Gordian Quest Review (OptimusPrimordial)
There are two features that make a good card game, combos and synergies, the devs seem to think the answer is number and bigger number.
In this game your character builds are defined by their stats, their equipment, their talents and their deck. Stats come in red, green and blue and affect the damage of your cards of the same colour deal. Your equipment has effects which boost your damage or boost your stats which also means your damage. Your talents are unlocked on the level up grid, the vast majority of which are a modifier which will amount to more damage.
On your level up grid you can instead pick more health or stats, a new card, removing a card, upgrading a card or empowering a card. Picking new cards would normally be the way to a more interesting deck except the game lets you see all the cards you could get, you'll be hard pressed to find cards which synergise with each other, let alone your two other characters.
Upgrading a card means increasing the number on the card. It never lowers the play cost, removes a limitation, adds an additional effect or improves a card beyond number going up. You can upgrade a single card 4 times for the biggest number but this has an adverse effect on your desire to create new cards since every card means you're less likely to draw the card you invested points in. Empowering a card does offer some genuine upgrades like changing an attack into an aoe or increasing its range (along with bigger number) however the game won't give you many options for this.
The game's equipment system offers a further anti-synergy by having rare equipment give you a card. You can't decide what card, the card you're given has its normal cost and effects and along with being useless to your deck strategy, might be the wrong stat colour. If you want to avoid filling your deck with bricks the dev has unwittingly created a system where rare gear will often be worse gear.
Since this is a game with lanes and movement I have to comment on that too. You don't know how many lanes will appear in a battle, might be 4 or it might be 2. If you're using characters or equipment which boosts your numbers by moving around you'll find yourself stepping on your own toes while repositioning since your normal characters have to spend a special sp point to move back into position, a point they could have spent on a more powerful card. This goes double if you play any characters which summon minions or are joined by an npc who will step off the front line to push your archer there instead.
Since the devs are on another planet from what I'm looking for in a card game I'll lay out what I'd hope to see in a subsequent game:
1. Keep the number of lanes static and let the player decide the exact position their characters will appear in the starting formation, not just the row.

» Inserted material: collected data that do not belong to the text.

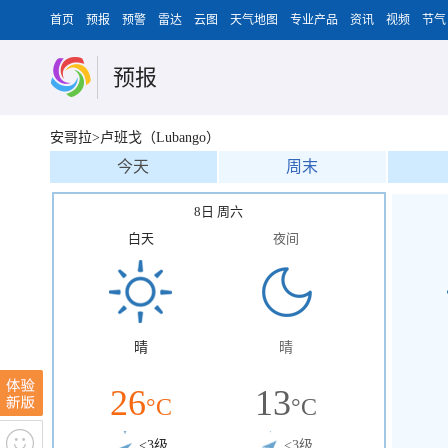
首页
预报
预警
雷达
云图
天气地图
专业产品
资讯
视频
节气
预报
安哥拉>卢班戈（Lubango）
今天
周末
8日 周六
白天
夜间
晴
晴
26
13
°C
°C
<3级
<3级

2. Put an indicator over the enemy's head what their next move will be so the player can plan around it instead of having to click the enemy portrait and see what cards are in their hand.
3. Tie formation and positioning bonuses to characters and equipment not just cards. This will give the player more reason to care about gear and give the devs more room to work with than raw numbers.
4. Give characters cards which synergise with each other. This could be simple like: Rogue places bomb, wizard creates gust of air pushing enemies into bomb. Or it could be an involved combo like: Golemancer adds boulder ammo to each character as a ranged attack card. Artillery commander plays cannon which also gets the boulder as it counts as a character, forest guardian summons Wojtek the bear who reduces the cost of all ammo cards for adjacent characters to 0.
5. Dumb down your equipment system but make it meaningful. Characters don't need 13 slots of randomly generated +1 stats they need a few slots for artefacts which make a meaningful difference in game. Players of Binding of Isaac or slay the spire are familiar with this, a few effects which you can build your deck around and which synergise with each other are far more impactful than a dozen number changers. For example one artefact could cause you to reveal the top card of your deck and if its a different colour than the card you previously played an effect triggers while another could let you draw an additional card from the bottom of your deck then make you place a card on top each turn.
I know creating interesting effects and interactions is much harder to balance so it'd mean fewer modifiers, fewer stats, less equipment and fewer characters but I think that'd be to the game's benefit. I bought this game with Alina of the Arena, that position based card game only has one character with starting builds separated by the starting artefact and two alternate cards yet its gameplay was immediately more engaging as reflected by its better review score.